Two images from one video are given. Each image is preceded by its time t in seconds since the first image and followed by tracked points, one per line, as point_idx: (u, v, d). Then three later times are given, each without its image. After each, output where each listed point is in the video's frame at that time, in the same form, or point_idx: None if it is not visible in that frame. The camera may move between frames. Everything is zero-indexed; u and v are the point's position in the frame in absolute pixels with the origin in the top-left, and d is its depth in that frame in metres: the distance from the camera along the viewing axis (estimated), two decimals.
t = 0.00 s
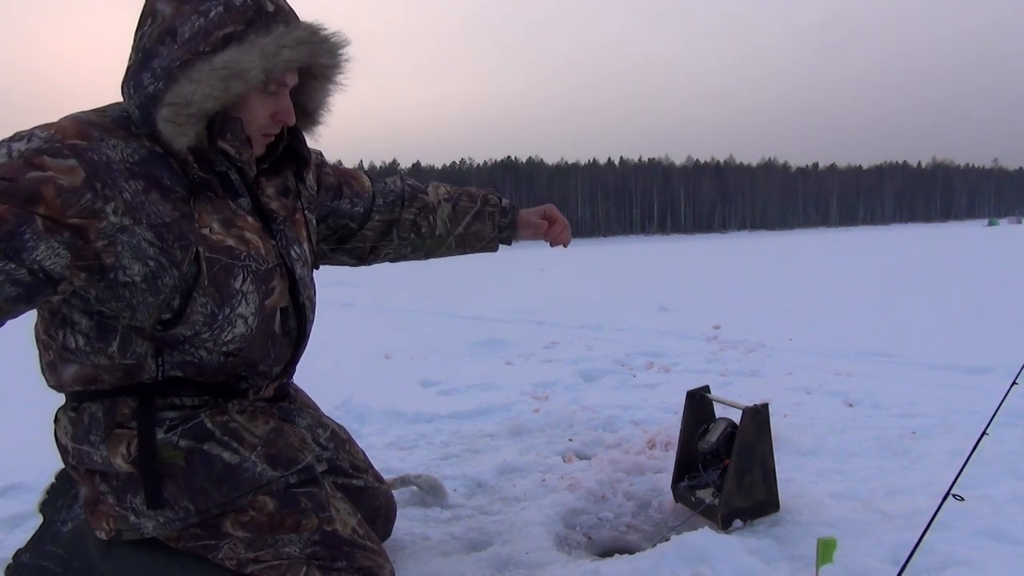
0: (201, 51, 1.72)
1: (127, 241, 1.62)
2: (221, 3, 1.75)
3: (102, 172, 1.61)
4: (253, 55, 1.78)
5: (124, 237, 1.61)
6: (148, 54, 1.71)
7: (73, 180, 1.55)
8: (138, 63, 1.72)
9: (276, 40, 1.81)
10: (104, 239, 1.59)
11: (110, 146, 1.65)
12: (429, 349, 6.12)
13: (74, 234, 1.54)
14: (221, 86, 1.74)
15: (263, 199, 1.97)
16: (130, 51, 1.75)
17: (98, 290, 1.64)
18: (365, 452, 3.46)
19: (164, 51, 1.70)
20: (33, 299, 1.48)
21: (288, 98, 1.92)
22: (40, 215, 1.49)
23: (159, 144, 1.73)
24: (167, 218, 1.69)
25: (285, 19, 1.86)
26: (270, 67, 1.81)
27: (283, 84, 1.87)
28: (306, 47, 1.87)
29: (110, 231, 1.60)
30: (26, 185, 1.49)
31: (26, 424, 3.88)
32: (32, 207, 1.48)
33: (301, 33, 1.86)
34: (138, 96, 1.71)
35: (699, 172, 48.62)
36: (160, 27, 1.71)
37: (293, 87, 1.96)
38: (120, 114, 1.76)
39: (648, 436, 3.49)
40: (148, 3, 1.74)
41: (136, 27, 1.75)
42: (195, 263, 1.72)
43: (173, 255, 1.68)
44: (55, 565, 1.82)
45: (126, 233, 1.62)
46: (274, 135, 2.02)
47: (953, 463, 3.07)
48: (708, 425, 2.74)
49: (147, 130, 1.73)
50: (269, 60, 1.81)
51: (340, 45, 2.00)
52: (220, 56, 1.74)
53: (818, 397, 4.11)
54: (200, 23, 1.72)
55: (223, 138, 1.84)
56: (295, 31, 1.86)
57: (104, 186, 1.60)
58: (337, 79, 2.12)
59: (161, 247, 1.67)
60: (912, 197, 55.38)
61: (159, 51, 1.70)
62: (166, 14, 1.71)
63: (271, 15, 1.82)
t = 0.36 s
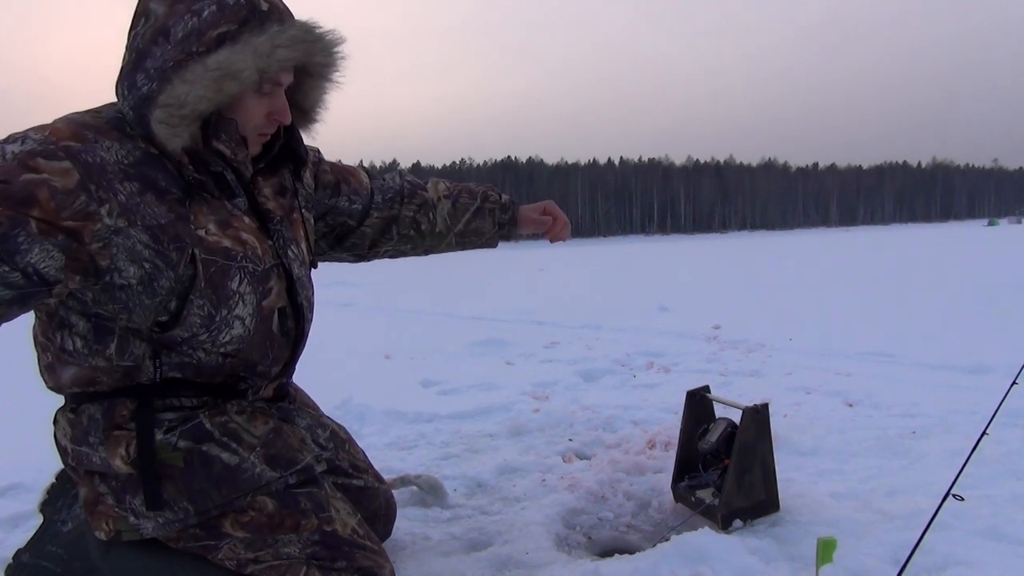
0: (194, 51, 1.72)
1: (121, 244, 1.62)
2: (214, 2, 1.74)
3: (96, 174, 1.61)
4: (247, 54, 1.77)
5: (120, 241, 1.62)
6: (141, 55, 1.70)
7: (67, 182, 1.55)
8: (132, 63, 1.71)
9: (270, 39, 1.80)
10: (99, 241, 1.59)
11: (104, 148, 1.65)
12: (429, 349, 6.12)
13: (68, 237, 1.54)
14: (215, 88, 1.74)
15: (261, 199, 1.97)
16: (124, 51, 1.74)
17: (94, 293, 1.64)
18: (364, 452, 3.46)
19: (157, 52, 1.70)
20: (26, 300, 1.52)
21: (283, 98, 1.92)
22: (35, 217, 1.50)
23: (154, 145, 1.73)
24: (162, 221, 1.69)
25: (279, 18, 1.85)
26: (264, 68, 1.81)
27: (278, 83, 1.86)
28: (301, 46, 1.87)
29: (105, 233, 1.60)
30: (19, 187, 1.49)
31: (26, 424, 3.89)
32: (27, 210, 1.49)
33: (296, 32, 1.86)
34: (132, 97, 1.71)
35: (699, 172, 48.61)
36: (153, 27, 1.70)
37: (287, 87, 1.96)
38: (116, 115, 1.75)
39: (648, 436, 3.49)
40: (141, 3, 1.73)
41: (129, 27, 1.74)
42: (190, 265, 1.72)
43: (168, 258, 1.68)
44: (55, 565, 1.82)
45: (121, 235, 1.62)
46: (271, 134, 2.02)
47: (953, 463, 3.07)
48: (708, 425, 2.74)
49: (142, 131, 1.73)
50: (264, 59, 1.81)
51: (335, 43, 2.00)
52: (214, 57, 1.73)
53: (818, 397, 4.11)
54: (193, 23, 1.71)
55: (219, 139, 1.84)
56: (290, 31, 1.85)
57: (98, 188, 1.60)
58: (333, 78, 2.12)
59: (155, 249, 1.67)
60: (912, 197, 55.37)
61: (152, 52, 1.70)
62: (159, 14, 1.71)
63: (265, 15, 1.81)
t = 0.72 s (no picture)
0: (191, 51, 1.72)
1: (119, 244, 1.62)
2: (210, 2, 1.74)
3: (93, 174, 1.61)
4: (243, 54, 1.77)
5: (117, 242, 1.62)
6: (137, 55, 1.70)
7: (64, 183, 1.55)
8: (128, 64, 1.71)
9: (267, 39, 1.80)
10: (96, 242, 1.59)
11: (101, 148, 1.65)
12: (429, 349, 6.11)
13: (65, 238, 1.55)
14: (212, 88, 1.74)
15: (259, 200, 1.97)
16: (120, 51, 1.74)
17: (92, 294, 1.64)
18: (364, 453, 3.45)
19: (153, 52, 1.70)
20: (24, 300, 1.53)
21: (280, 97, 1.92)
22: (32, 218, 1.51)
23: (151, 146, 1.73)
24: (160, 221, 1.69)
25: (276, 17, 1.85)
26: (261, 67, 1.81)
27: (275, 83, 1.87)
28: (299, 46, 1.86)
29: (102, 234, 1.60)
30: (16, 188, 1.50)
31: (26, 425, 3.88)
32: (23, 210, 1.49)
33: (293, 30, 1.85)
34: (129, 98, 1.71)
35: (700, 172, 48.60)
36: (149, 27, 1.70)
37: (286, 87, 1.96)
38: (113, 115, 1.75)
39: (648, 436, 3.49)
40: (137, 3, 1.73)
41: (125, 26, 1.74)
42: (188, 266, 1.72)
43: (166, 259, 1.68)
44: (55, 565, 1.82)
45: (118, 236, 1.62)
46: (268, 134, 2.02)
47: (953, 463, 3.07)
48: (708, 425, 2.74)
49: (139, 131, 1.73)
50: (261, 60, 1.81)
51: (333, 43, 2.00)
52: (210, 57, 1.73)
53: (818, 397, 4.10)
54: (189, 23, 1.71)
55: (215, 139, 1.84)
56: (287, 30, 1.85)
57: (96, 189, 1.60)
58: (331, 77, 2.12)
59: (153, 250, 1.67)
60: (912, 197, 55.38)
61: (149, 52, 1.70)
62: (155, 14, 1.71)
63: (261, 14, 1.81)
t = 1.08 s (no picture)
0: (188, 50, 1.72)
1: (117, 244, 1.62)
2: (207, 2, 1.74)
3: (90, 174, 1.61)
4: (240, 53, 1.77)
5: (114, 241, 1.61)
6: (134, 55, 1.70)
7: (61, 183, 1.55)
8: (125, 64, 1.71)
9: (264, 38, 1.80)
10: (93, 242, 1.59)
11: (98, 148, 1.65)
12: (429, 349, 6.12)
13: (62, 238, 1.54)
14: (208, 88, 1.74)
15: (258, 200, 1.97)
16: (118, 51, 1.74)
17: (90, 294, 1.64)
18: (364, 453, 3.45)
19: (150, 52, 1.70)
20: (22, 301, 1.52)
21: (278, 96, 1.92)
22: (29, 218, 1.50)
23: (148, 146, 1.73)
24: (158, 221, 1.69)
25: (273, 16, 1.85)
26: (258, 66, 1.81)
27: (272, 82, 1.87)
28: (296, 44, 1.86)
29: (100, 234, 1.60)
30: (13, 188, 1.50)
31: (25, 425, 3.88)
32: (20, 210, 1.49)
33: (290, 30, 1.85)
34: (126, 98, 1.71)
35: (700, 172, 48.60)
36: (146, 27, 1.70)
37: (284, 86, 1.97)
38: (111, 115, 1.75)
39: (647, 436, 3.49)
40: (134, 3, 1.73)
41: (122, 26, 1.74)
42: (187, 265, 1.72)
43: (164, 259, 1.68)
44: (55, 565, 1.82)
45: (116, 236, 1.62)
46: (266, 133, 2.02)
47: (953, 463, 3.07)
48: (708, 425, 2.74)
49: (136, 130, 1.73)
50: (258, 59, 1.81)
51: (330, 41, 2.00)
52: (206, 56, 1.73)
53: (818, 397, 4.11)
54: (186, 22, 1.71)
55: (213, 139, 1.84)
56: (283, 29, 1.85)
57: (93, 189, 1.60)
58: (329, 76, 2.12)
59: (151, 250, 1.67)
60: (912, 197, 55.39)
61: (145, 52, 1.70)
62: (152, 13, 1.71)
63: (258, 13, 1.81)
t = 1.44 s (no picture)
0: (189, 51, 1.72)
1: (117, 244, 1.62)
2: (208, 2, 1.74)
3: (90, 174, 1.61)
4: (241, 53, 1.76)
5: (114, 241, 1.61)
6: (135, 55, 1.70)
7: (62, 183, 1.55)
8: (126, 64, 1.71)
9: (265, 38, 1.80)
10: (93, 242, 1.59)
11: (98, 148, 1.65)
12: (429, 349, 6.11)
13: (62, 238, 1.54)
14: (209, 88, 1.74)
15: (259, 200, 1.97)
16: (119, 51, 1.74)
17: (90, 294, 1.64)
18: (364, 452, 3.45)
19: (151, 52, 1.70)
20: (22, 301, 1.52)
21: (279, 97, 1.92)
22: (29, 218, 1.50)
23: (149, 146, 1.73)
24: (158, 222, 1.69)
25: (274, 16, 1.85)
26: (259, 67, 1.81)
27: (273, 83, 1.87)
28: (296, 45, 1.86)
29: (100, 234, 1.60)
30: (15, 188, 1.49)
31: (25, 425, 3.87)
32: (21, 210, 1.49)
33: (291, 30, 1.85)
34: (127, 98, 1.71)
35: (700, 173, 48.60)
36: (147, 27, 1.70)
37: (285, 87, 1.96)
38: (112, 115, 1.75)
39: (647, 436, 3.49)
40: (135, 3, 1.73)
41: (124, 26, 1.74)
42: (187, 265, 1.72)
43: (164, 259, 1.68)
44: (55, 565, 1.82)
45: (116, 236, 1.61)
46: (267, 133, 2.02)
47: (953, 463, 3.07)
48: (708, 425, 2.74)
49: (137, 131, 1.73)
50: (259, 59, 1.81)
51: (332, 42, 2.00)
52: (208, 57, 1.73)
53: (818, 397, 4.11)
54: (187, 23, 1.71)
55: (214, 139, 1.84)
56: (285, 30, 1.85)
57: (94, 189, 1.60)
58: (331, 77, 2.12)
59: (151, 251, 1.67)
60: (912, 197, 55.39)
61: (147, 52, 1.70)
62: (154, 14, 1.71)
63: (259, 14, 1.81)
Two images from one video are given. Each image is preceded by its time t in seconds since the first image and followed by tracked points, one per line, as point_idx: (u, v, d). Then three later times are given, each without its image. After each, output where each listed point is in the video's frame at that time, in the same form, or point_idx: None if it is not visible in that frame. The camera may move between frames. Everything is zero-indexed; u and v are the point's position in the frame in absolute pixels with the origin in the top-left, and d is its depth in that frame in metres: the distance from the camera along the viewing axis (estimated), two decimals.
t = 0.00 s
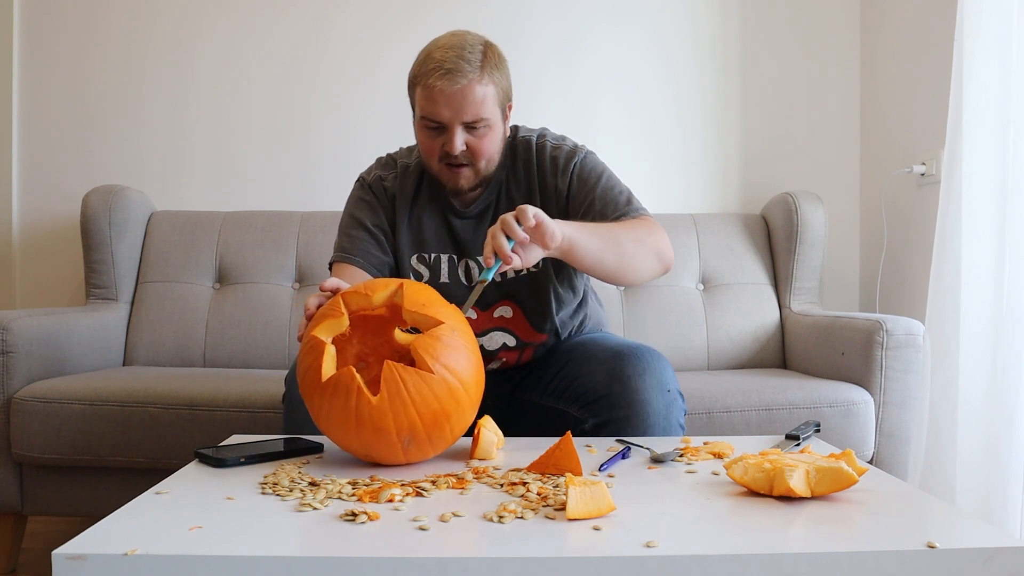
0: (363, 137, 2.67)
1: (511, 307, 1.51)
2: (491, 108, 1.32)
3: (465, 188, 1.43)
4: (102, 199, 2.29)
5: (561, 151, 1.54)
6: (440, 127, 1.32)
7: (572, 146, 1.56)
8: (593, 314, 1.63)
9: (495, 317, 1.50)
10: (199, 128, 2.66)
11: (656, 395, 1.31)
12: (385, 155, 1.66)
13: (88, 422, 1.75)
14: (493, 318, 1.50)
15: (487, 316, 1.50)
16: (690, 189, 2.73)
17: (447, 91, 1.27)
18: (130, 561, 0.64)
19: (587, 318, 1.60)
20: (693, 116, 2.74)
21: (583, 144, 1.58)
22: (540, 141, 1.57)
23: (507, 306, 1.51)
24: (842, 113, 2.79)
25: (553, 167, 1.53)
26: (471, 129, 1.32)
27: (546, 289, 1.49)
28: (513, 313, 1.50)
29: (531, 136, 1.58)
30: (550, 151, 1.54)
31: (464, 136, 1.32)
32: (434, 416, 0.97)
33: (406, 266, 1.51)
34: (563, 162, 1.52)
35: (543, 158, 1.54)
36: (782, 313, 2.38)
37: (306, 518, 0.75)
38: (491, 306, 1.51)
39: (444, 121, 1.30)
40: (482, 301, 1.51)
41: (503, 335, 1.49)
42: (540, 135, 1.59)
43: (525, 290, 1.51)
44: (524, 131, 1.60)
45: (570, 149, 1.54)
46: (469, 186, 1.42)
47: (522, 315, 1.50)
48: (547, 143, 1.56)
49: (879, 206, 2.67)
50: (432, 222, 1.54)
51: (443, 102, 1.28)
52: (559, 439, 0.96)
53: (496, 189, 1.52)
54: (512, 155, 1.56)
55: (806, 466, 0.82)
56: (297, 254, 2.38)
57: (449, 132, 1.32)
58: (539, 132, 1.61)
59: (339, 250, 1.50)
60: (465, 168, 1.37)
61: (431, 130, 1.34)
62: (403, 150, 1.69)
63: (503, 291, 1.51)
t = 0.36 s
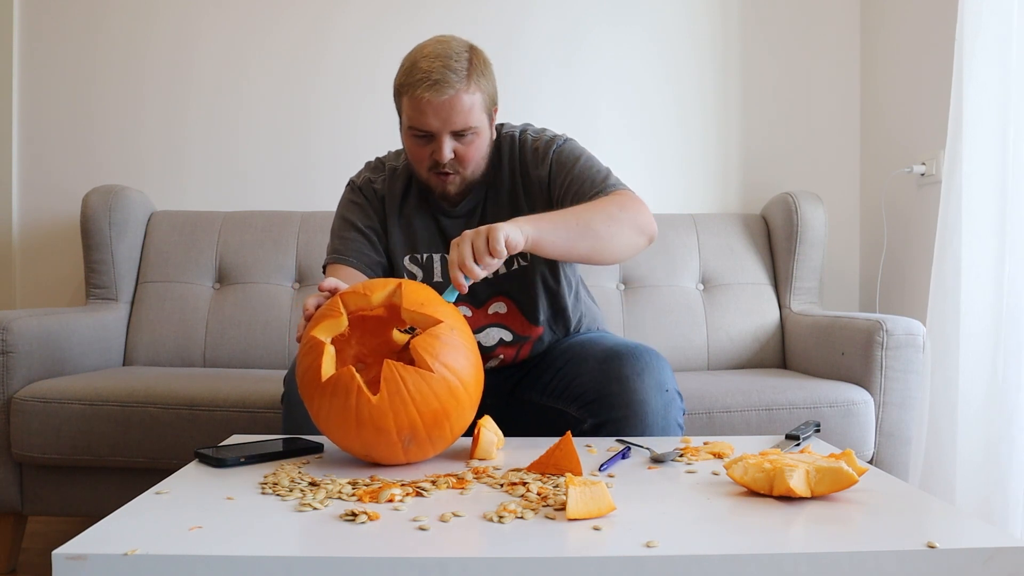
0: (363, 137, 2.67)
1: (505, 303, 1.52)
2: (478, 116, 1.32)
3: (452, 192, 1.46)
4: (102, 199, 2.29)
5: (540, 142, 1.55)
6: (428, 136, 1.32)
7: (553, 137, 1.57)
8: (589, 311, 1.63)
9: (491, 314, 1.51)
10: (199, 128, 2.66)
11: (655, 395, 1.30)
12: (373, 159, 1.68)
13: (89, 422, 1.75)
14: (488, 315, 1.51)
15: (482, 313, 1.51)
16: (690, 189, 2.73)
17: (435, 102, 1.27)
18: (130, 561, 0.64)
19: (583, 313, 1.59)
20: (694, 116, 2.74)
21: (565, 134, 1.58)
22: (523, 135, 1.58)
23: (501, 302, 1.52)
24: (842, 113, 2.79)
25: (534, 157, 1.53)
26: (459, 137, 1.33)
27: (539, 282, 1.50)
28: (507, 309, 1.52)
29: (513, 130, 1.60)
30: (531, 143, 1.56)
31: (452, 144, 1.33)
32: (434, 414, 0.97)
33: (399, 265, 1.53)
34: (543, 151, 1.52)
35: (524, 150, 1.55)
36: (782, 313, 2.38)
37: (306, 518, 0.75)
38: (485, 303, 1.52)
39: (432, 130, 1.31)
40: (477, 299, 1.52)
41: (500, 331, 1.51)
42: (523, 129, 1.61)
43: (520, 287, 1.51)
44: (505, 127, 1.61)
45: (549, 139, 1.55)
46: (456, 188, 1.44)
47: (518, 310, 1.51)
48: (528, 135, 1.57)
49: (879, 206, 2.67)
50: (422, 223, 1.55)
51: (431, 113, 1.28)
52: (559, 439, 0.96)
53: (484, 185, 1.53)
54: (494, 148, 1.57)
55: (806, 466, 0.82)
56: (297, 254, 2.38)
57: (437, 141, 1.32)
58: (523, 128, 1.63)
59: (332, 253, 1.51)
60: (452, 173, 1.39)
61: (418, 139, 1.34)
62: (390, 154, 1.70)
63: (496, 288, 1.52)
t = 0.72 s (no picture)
0: (363, 137, 2.67)
1: (500, 298, 1.51)
2: (463, 116, 1.32)
3: (440, 191, 1.45)
4: (102, 199, 2.29)
5: (526, 135, 1.55)
6: (413, 137, 1.32)
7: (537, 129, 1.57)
8: (587, 310, 1.63)
9: (486, 310, 1.51)
10: (199, 128, 2.66)
11: (654, 395, 1.31)
12: (364, 164, 1.69)
13: (89, 422, 1.75)
14: (483, 311, 1.51)
15: (477, 310, 1.51)
16: (690, 189, 2.73)
17: (418, 103, 1.27)
18: (130, 561, 0.64)
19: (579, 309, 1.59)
20: (694, 116, 2.74)
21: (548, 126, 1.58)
22: (507, 131, 1.59)
23: (496, 298, 1.51)
24: (842, 113, 2.79)
25: (520, 151, 1.54)
26: (444, 138, 1.33)
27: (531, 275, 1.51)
28: (502, 304, 1.51)
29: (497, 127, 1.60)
30: (516, 137, 1.56)
31: (437, 144, 1.33)
32: (432, 414, 0.97)
33: (393, 265, 1.54)
34: (529, 143, 1.52)
35: (509, 145, 1.56)
36: (782, 313, 2.38)
37: (306, 518, 0.75)
38: (480, 300, 1.51)
39: (417, 132, 1.31)
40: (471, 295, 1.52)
41: (496, 326, 1.50)
42: (507, 126, 1.61)
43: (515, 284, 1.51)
44: (489, 125, 1.62)
45: (535, 131, 1.55)
46: (443, 187, 1.44)
47: (512, 305, 1.51)
48: (513, 130, 1.58)
49: (879, 206, 2.67)
50: (414, 223, 1.56)
51: (415, 115, 1.28)
52: (559, 439, 0.96)
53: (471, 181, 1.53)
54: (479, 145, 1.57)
55: (806, 466, 0.82)
56: (297, 254, 2.38)
57: (422, 142, 1.32)
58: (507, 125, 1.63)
59: (326, 254, 1.51)
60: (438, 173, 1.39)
61: (403, 140, 1.34)
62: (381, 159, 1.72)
63: (490, 284, 1.52)
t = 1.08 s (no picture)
0: (363, 137, 2.67)
1: (496, 300, 1.51)
2: (450, 113, 1.32)
3: (434, 191, 1.45)
4: (102, 199, 2.29)
5: (529, 137, 1.55)
6: (401, 137, 1.33)
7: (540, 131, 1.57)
8: (584, 309, 1.63)
9: (483, 310, 1.51)
10: (199, 128, 2.66)
11: (653, 395, 1.31)
12: (360, 166, 1.69)
13: (89, 422, 1.75)
14: (480, 312, 1.51)
15: (474, 310, 1.51)
16: (690, 189, 2.73)
17: (404, 102, 1.27)
18: (130, 561, 0.64)
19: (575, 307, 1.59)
20: (694, 116, 2.74)
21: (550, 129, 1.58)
22: (508, 132, 1.58)
23: (493, 298, 1.51)
24: (842, 112, 2.79)
25: (525, 154, 1.53)
26: (432, 135, 1.33)
27: (530, 277, 1.51)
28: (499, 305, 1.51)
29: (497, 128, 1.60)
30: (519, 140, 1.56)
31: (427, 142, 1.33)
32: (432, 415, 0.97)
33: (391, 266, 1.54)
34: (535, 146, 1.52)
35: (513, 147, 1.55)
36: (782, 313, 2.38)
37: (306, 518, 0.75)
38: (477, 300, 1.51)
39: (405, 131, 1.31)
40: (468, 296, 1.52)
41: (493, 327, 1.50)
42: (507, 127, 1.61)
43: (511, 282, 1.51)
44: (487, 125, 1.61)
45: (538, 133, 1.55)
46: (437, 187, 1.44)
47: (510, 307, 1.51)
48: (515, 132, 1.58)
49: (879, 206, 2.67)
50: (410, 223, 1.56)
51: (402, 114, 1.28)
52: (559, 439, 0.96)
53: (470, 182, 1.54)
54: (479, 147, 1.57)
55: (806, 466, 0.82)
56: (297, 254, 2.38)
57: (411, 141, 1.33)
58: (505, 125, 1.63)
59: (325, 256, 1.51)
60: (430, 171, 1.39)
61: (393, 141, 1.35)
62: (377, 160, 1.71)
63: (486, 284, 1.52)
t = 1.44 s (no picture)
0: (363, 137, 2.67)
1: (501, 297, 1.51)
2: (460, 111, 1.32)
3: (442, 189, 1.45)
4: (102, 199, 2.29)
5: (528, 133, 1.55)
6: (412, 135, 1.33)
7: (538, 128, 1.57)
8: (587, 310, 1.63)
9: (487, 309, 1.51)
10: (199, 128, 2.66)
11: (656, 395, 1.30)
12: (363, 165, 1.68)
13: (89, 422, 1.75)
14: (485, 310, 1.51)
15: (479, 309, 1.50)
16: (690, 189, 2.73)
17: (416, 100, 1.27)
18: (130, 561, 0.64)
19: (577, 306, 1.58)
20: (694, 116, 2.74)
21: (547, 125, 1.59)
22: (507, 130, 1.59)
23: (498, 296, 1.51)
24: (842, 112, 2.79)
25: (525, 150, 1.54)
26: (443, 134, 1.33)
27: (534, 272, 1.50)
28: (504, 303, 1.51)
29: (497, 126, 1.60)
30: (518, 136, 1.56)
31: (437, 141, 1.33)
32: (431, 419, 0.97)
33: (396, 266, 1.54)
34: (534, 141, 1.53)
35: (512, 144, 1.56)
36: (782, 313, 2.38)
37: (305, 518, 0.75)
38: (481, 300, 1.51)
39: (416, 129, 1.31)
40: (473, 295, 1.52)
41: (497, 326, 1.50)
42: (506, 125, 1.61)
43: (516, 280, 1.50)
44: (489, 124, 1.62)
45: (537, 129, 1.56)
46: (445, 185, 1.44)
47: (514, 303, 1.50)
48: (515, 130, 1.58)
49: (879, 206, 2.67)
50: (415, 223, 1.56)
51: (414, 112, 1.28)
52: (559, 439, 0.96)
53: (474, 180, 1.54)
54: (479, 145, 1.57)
55: (806, 466, 0.82)
56: (297, 254, 2.38)
57: (422, 140, 1.33)
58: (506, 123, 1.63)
59: (330, 255, 1.51)
60: (439, 170, 1.39)
61: (403, 139, 1.35)
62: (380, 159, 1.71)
63: (491, 283, 1.51)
■ ■ ■ ■
## PROBLEM
The entries above hold a line with "30: (531, 143, 1.56)" and a later line with "63: (496, 288, 1.52)". Write out exactly those lines and all lines between, nothing more.

## EXPECTED ANSWER
30: (531, 143, 1.56)
31: (452, 144, 1.33)
32: (434, 414, 0.97)
33: (399, 265, 1.53)
34: (543, 151, 1.52)
35: (524, 150, 1.55)
36: (782, 313, 2.38)
37: (306, 518, 0.75)
38: (485, 303, 1.52)
39: (432, 130, 1.31)
40: (477, 299, 1.52)
41: (500, 331, 1.51)
42: (523, 129, 1.61)
43: (520, 287, 1.51)
44: (505, 127, 1.61)
45: (549, 139, 1.55)
46: (456, 188, 1.44)
47: (518, 310, 1.51)
48: (528, 135, 1.57)
49: (879, 206, 2.67)
50: (422, 223, 1.55)
51: (431, 113, 1.28)
52: (559, 439, 0.96)
53: (484, 185, 1.53)
54: (494, 148, 1.57)
55: (806, 466, 0.82)
56: (297, 254, 2.38)
57: (437, 141, 1.32)
58: (523, 128, 1.63)
59: (332, 253, 1.51)
60: (452, 173, 1.39)
61: (418, 139, 1.34)
62: (390, 154, 1.70)
63: (496, 288, 1.52)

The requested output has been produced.